◆ **Gegeven tekst**
Zijn enige bij leven verschenen bundel, Het innerlijk
behang (1949), wordt gekenmerkt door een romantisch verlangen en de
ontoereikendheid ervan. Het besef van `deze wereld is niet de echte' doet wel
een greep naar werelden van de droom, maar bereikbaar blijken deze niet. Deze
melancholie heeft Lodeizen in een beperkt aantal motieven (tuin, haven, zee)
uitgewerkt in een vrije versvorm, qua beeldspraak verwant met de vroege
surrealistische poëzie van Paul Éluard.
De associaties waarmee hij leven en verlangen verbindt,
zijn voor de Nederlandse poëzie omstreeks 1950 verrassend nieuw, al gaat
het te ver om in hem een voorloper te zien van de Vijftigers (de experimentele
dichters als Lucebert). Daarvoor was zijn poëzie te veel een dagboek, een
in persoonlijke stijl geschreven verslag van een ontoereikend bestaan, dat ook
nu zijn zeggingskracht en ontroering volledig behouden blijkt te hebben. In
1951 werd hem postuum de Jan Campertprijs toegekend. Uit publikaties na zijn
dood blijken dezelde thema's en kwaliteiten, al komt duidelijker naar voren hoe
hij als homoseksueel de wereld om zich heen beleefde.

◆ **Opdracht 1**
Zoek in de records elke regel waarin de tekenreeks "country" voorkomt en neem die regels over, met aandacht voor hoofdletters en kleine letters.
De tekst over Lodeizen en de records hebben niets met elkaar te maken.

◆ **Gegevensfragmenten**
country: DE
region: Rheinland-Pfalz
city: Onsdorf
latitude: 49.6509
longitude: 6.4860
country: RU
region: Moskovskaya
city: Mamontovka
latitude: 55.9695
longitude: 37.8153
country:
* * *
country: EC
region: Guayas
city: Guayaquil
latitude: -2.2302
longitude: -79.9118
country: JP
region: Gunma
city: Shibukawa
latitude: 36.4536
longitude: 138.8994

◆ **Opdracht 2**
Beantwoord over de tekst over Lodeizen de volgende vragen, elk op een eigen regel:
(a) In welk jaar verscheen Het innerlijk behang?
(b) Met wiens vroege surrealistische poëzie is de beeldspraak verwant?
(c) Welke prijs kreeg hij in 1951 postuum?

◆ **Antwoord 1**
country: DE
country: RU
country:
country: EC
country: JP

◆ **Antwoord 2**
(a) In 1949.
(b) Met die van Paul Éluard.
(c) De Jan Campertprijs.